SACRO & PROFANO

Conti in ordine e seminari vuoti, vescovi "curatori fallimentari"

Amministratori, impresari edili e agenti immobiliari. Assorbiti da queste incombenze spesso trascurano i compiti pastorali ed episcopali. La crisi dell'Occidente cristiano secondo Enzo Bianchi. E dopo la Messa acquatica quella in bicicletta

Uno dei vescovi piemontesi di origine lombarda – insieme a Giulio Franco Brambilla di Novara ed Egidio Miragoli di Mondovì – è monsignor Luigi Testore di Acqui. Classe 1952, ordinato nel 1977, fu segretario particolare del cardinale Carlo Maria Martini dal 1980 al 1986 per poi assumere una serie impressionante di incarichi nell’amministrazione della diocesi ambrosiana e la presidenza di vari prestigiosi enti milanesi, nonché far parte di diversi consigli e commissioni. La sua reputazione di esperto amministratore lo fece diventare coadiuvante di un altro importante prelato meneghino, monsignor Carlo Roberto Maria Redaelli, oggi arcivescovo di Gorizia, nell’incarico di sistemare le dissestate finanze della diocesi di Acqui, guidata allora dal vescovo monsignor Pier Giorgio Micchiardi. Il buon lavoro svolto nella città delle terme fece sì che, nel 2018, papa Francesco nominasse Testori quale successore dell’antico ausiliare del cardinale Giovanni Saldarini. Ad Acqui egli ha completato l’opera e si può dire che la diocesi sia stata economicamente risanata e così, nel 2020, la Cei lo fece assurgere all’importantissimo ruolo di presidente dell’Istituto centrale per il sostentamento del clero, l’ente che ha il compito di erogare le risorse necessarie a consentire l’integrazione delle remunerazioni dei preti. Oggi la diocesi di Acqui ha un clero anziano e che dà segni di manifesta stanchezza, ma soprattutto ha un solo seminarista e quindi se la cura sui conti è stata efficace, la prognosi sul paziente è infausta.

RIGHE ESTRATTE:
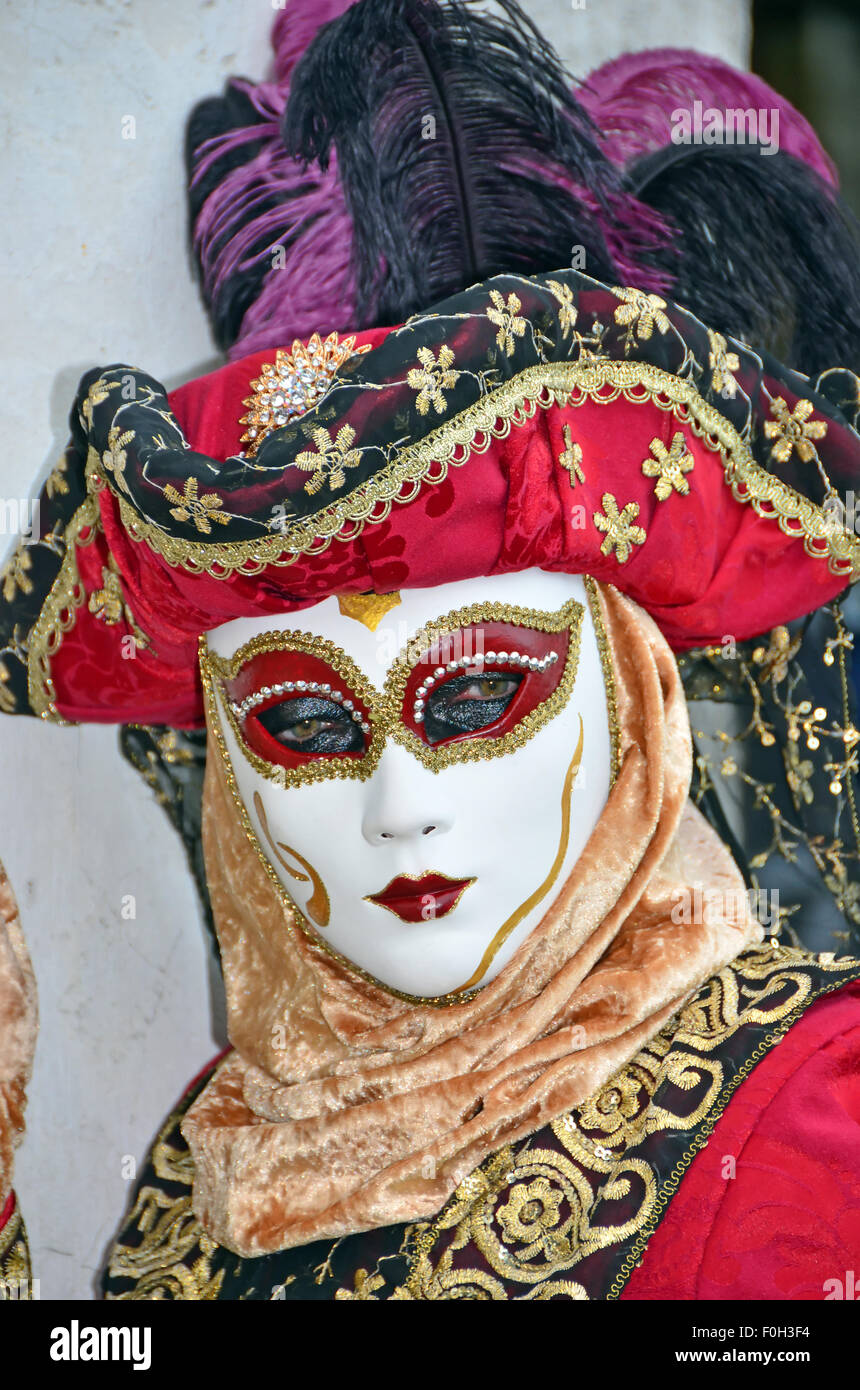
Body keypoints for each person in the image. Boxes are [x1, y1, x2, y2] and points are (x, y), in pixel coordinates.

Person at [1, 0, 859, 1301]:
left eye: (479, 693)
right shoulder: (227, 1150)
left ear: (633, 695)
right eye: (306, 720)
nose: (400, 810)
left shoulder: (809, 1126)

COMPITO DA SVOLGERE:
Elenca, nell'ordine in cui compaiono, tutti gli anni scritti in cifre nel testo sul vescovo di Acqui. Per questo lavoro le righe non servono.

RISPOSTA AL COMPITO:
1952, 1977, 1980, 1986, 2018, 2020